Q&A: Timo Steffens | Decipher
Timo Steffens, private security researcher and author of Attribution of Advanced Persistent Threats, discusses some of the major hurdles researchers face in attribution.
Lindsey O’Donnell-Welch: What are the biggest current challenges impacting the attribution process?
Timo Steffens: There are three big challenges: data, group definitions and generic attack techniques. [For data,] Strong attribution requires a variety of analytical skills, ranging from malware analysis to forensic log analysis, infrastructure tracking, language skills, and geopolitical analysis. However, most of these skills are useless if you don’t have access to substantial and large amounts of data. The amount of data is important for two reasons: first, the more data you have about attacker activity, the higher the likelihood that attackers were wrong about the activity covered by the data. And second, you can also perform attribution without attackers making mistakes, but then you need enough data to identify patterns. A simple example of these patterns is the timestamp of attacker activity. Two timestamps alone don’t form a pattern, but if you have a lot of timestamps, you might be able to identify a timezone that points to the origin or at least the attackers workplace (of course, a timezone doesn’t will be only a small piece of the overall puzzle that attribution analysis must solve). Additionally, much of the data that can help with attribution is difficult to access, due to privacy, GDPR, or EULAs. For example, as an academic researcher, you might find it difficult to obtain detailed data (like internal log files) from a company that has been the victim of a cyberattack. Additionally, it is difficult to access a copy of a control server used by attackers. Usually, only law enforcement agencies have the mandate to request this data.

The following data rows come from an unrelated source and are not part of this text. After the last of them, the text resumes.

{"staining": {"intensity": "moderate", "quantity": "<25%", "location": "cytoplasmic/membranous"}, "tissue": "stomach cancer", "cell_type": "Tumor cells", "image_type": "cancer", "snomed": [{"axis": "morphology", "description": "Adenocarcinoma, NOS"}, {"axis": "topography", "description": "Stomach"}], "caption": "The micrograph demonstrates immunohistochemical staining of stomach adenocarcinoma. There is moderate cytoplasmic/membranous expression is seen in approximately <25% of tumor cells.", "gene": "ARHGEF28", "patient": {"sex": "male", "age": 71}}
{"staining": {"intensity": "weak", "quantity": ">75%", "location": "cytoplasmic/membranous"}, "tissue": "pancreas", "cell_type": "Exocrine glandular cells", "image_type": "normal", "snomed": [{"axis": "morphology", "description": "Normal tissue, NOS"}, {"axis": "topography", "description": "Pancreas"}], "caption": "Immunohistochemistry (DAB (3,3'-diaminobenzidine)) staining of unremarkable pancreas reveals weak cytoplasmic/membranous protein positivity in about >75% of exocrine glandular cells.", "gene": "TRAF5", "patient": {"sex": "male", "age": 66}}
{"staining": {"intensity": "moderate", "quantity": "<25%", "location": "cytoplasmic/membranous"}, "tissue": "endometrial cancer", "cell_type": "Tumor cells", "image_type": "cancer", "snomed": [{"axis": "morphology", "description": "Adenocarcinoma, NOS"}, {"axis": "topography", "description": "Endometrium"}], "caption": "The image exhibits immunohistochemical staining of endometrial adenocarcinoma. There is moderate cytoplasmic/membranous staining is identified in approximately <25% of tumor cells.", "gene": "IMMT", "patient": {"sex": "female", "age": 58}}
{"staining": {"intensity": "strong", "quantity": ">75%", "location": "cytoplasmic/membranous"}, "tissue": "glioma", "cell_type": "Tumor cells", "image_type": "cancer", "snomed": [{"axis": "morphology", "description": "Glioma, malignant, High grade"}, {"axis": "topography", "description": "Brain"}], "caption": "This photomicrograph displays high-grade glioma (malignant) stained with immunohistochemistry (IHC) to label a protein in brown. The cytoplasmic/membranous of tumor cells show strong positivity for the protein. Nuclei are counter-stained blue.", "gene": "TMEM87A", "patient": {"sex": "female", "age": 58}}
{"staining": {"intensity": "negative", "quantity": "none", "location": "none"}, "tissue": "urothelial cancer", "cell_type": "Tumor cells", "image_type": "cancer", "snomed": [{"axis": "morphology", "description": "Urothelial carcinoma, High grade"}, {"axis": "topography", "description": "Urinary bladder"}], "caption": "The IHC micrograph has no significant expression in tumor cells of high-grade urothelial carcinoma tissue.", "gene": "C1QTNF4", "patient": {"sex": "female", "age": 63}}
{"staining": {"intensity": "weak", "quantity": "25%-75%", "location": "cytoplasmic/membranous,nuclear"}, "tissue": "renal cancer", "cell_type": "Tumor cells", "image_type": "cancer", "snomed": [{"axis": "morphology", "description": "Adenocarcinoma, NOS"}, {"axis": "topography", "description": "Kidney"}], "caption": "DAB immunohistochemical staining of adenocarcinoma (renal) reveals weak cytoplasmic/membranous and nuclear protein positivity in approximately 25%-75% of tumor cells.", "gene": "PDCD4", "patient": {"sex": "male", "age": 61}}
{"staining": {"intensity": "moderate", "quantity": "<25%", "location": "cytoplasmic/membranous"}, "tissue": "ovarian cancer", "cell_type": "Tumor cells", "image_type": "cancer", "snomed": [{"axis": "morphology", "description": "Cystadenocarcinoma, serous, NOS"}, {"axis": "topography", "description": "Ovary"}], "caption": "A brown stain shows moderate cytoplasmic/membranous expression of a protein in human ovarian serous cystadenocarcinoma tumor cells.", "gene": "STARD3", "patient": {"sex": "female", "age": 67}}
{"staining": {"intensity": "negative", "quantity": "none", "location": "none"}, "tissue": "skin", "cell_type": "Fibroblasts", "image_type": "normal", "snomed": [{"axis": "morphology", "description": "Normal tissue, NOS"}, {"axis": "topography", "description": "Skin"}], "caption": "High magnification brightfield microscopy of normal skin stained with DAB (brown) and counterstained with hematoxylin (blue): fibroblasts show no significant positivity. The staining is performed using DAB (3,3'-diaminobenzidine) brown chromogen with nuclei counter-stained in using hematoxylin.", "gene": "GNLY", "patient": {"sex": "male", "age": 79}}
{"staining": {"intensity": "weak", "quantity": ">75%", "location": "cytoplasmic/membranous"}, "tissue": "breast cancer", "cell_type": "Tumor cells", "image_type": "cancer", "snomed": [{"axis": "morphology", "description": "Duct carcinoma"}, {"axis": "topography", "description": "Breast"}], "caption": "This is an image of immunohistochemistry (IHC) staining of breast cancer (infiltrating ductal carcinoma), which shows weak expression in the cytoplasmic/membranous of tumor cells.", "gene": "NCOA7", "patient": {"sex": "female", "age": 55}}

[For group definitons,] the most public and political attention is given to the last stage of attribution, which is the identification of the country of origin. But it is important to remember that the allocation consists of several phases. This is what I call the “4C model”: Collect, Aggregate, Charge and Communicate. First you need to collect data of different types from different sources. Next, group attacks that are technically and strategically similar, assuming they were carried out by the same actors. This step is called “clustering” because it places all data points and artifacts that might belong to the same culprits in a fancy bucket like “APT28” or “PutterPanda” etc. Then you can work on all that data to “load” and try to identify the country, organization, agency, or even individuals behind the attacks. And finally, you can decide if and how you want to communicate your results. The point here is this: the real magic happens in the grouping phase. This is really the hardest part to understand. If you carefully examine threat reports from different security companies, you will notice that they generally do not disagree on the likely country of origin. But they all strongly disagree on the exact definition of a group: does this control server belong to group A or group B? Is this malware family used exclusively by one group (so that all attacks with this malware family can be attributed to the same group), or is the malware shared? More so, this problem of group definitions (i.e. grouping) becomes more difficult over time, because groups are not static and monolithic. Malware developers and operators can change jobs and affiliations, get promoted and transferred to another team, decide to start their own business and work as an entrepreneur. In all of these cases, they are likely to take with them tools, source code, or just a few ideas and habits, which will later lead security analysts to attribute them to their old group of attackers. Threat Intelligence is full of attack groups believed to have been active for a decade or more. It is difficult to decide when these group definitions should be removed and redefined.
[For generic attack techniques,] clustering (tying an attack to a group definition) is straightforward if attackers use their own malware or idiosyncratic techniques. Unfortunately, many attackers decide to use tools and techniques that are freely available and therefore not specific to certain groups. Examples of this are freely available penetration testing frameworks like Empire or Mimikatz or even copies of Cobalt Strike.